• [抜粋]
お父さんお母さんは、すでに土曜学校に通わせるために
十分なお金を出してくださっているのでこれ以上お願いするのは難しいこと、
私が出してもいいけれど、子どもは17人もいるので、
ひとり分はほんの少しになってしまうこと、
家でお手伝いをしてお小遣いをもらう案も考えましたが、
お手伝いに対してお金を渡すかどうかは各家庭の方針によるので、
それを全員に求めるのは難しいことなどを話しました。
そして子どもたちに、ということで、どうする?と問いかけると、
子どもたちはいろいろなアイディアを出してくれました。
そんな中で、Aちゃんがひとつの案に「納得できない。わからない」と言いました。
私や年長のBが一生懸命説明しても、「意味がわからない」と首をかしげます。
何度説明しても「わからない」と言い続け、
一生懸命、何がわからないかを伝えようとしてくれました。
Aが理解力が足りないわけでなく、私たち自身が何につまずいているのかを
理解できていなかったようで、
でも、Aの言葉を聞き続けるうちに「そうか、そこだったのか」と気づき、
ようやくAにとって腑に落ちるような説明をすることができました。

• [提供資料]

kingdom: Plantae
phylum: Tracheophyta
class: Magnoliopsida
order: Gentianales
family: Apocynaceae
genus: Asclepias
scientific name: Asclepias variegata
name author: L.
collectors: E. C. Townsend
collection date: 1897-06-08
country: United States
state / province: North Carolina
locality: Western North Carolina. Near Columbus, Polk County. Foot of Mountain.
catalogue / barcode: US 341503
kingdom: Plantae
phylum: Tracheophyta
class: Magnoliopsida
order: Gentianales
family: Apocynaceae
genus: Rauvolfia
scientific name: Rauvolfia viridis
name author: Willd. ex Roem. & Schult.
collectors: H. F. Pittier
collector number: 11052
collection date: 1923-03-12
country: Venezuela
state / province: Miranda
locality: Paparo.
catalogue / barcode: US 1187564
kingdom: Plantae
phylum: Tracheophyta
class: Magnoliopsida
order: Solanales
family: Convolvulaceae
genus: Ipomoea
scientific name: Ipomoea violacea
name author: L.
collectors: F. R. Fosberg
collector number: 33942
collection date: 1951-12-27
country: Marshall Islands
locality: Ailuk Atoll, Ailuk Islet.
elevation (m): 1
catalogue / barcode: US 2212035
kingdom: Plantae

• [課題一覧]
1: 抜粋のうち、「お父さんお母さんは、すでに土曜学校に通わせるために」から「それを全員に求めるのは難しいことなどを話しました。」までをそのまま書き写しなさい。
2: 一覧のうち、「genus: Rauvolfia」を含む行から一覧の最後の行までを、各行を一つの文字列とするJSONのリストにまとめなさい。空行は含めないこと。

• [解答全文]
1:
お父さんお母さんは、すでに土曜学校に通わせるために
十分なお金を出してくださっているのでこれ以上お願いするのは難しいこと、
私が出してもいいけれど、子どもは17人もいるので、
ひとり分はほんの少しになってしまうこと、
家でお手伝いをしてお小遣いをもらう案も考えましたが、
お手伝いに対してお金を渡すかどうかは各家庭の方針によるので、
それを全員に求めるのは難しいことなどを話しました。

2:
[
  "genus: Rauvolfia",
  "scientific name: Rauvolfia viridis",
  "name author: Willd. ex Roem. & Schult.",
  "collectors: H. F. Pittier",
  "collector number: 11052",
  "collection date: 1923-03-12",
  "country: Venezuela",
  "state / province: Miranda",
  "locality: Paparo.",
  "catalogue / barcode: US 1187564",
  "kingdom: Plantae",
  "phylum: Tracheophyta",
  "class: Magnoliopsida",
  "order: Solanales",
  "family: Convolvulaceae",
  "genus: Ipomoea",
  "scientific name: Ipomoea violacea",
  "name author: L.",
  "collectors: F. R. Fosberg",
  "collector number: 33942",
  "collection date: 1951-12-27",
  "country: Marshall Islands",
  "locality: Ailuk Atoll, Ailuk Islet.",
  "elevation (m): 1",
  "catalogue / barcode: US 2212035",
  "kingdom: Plantae"
]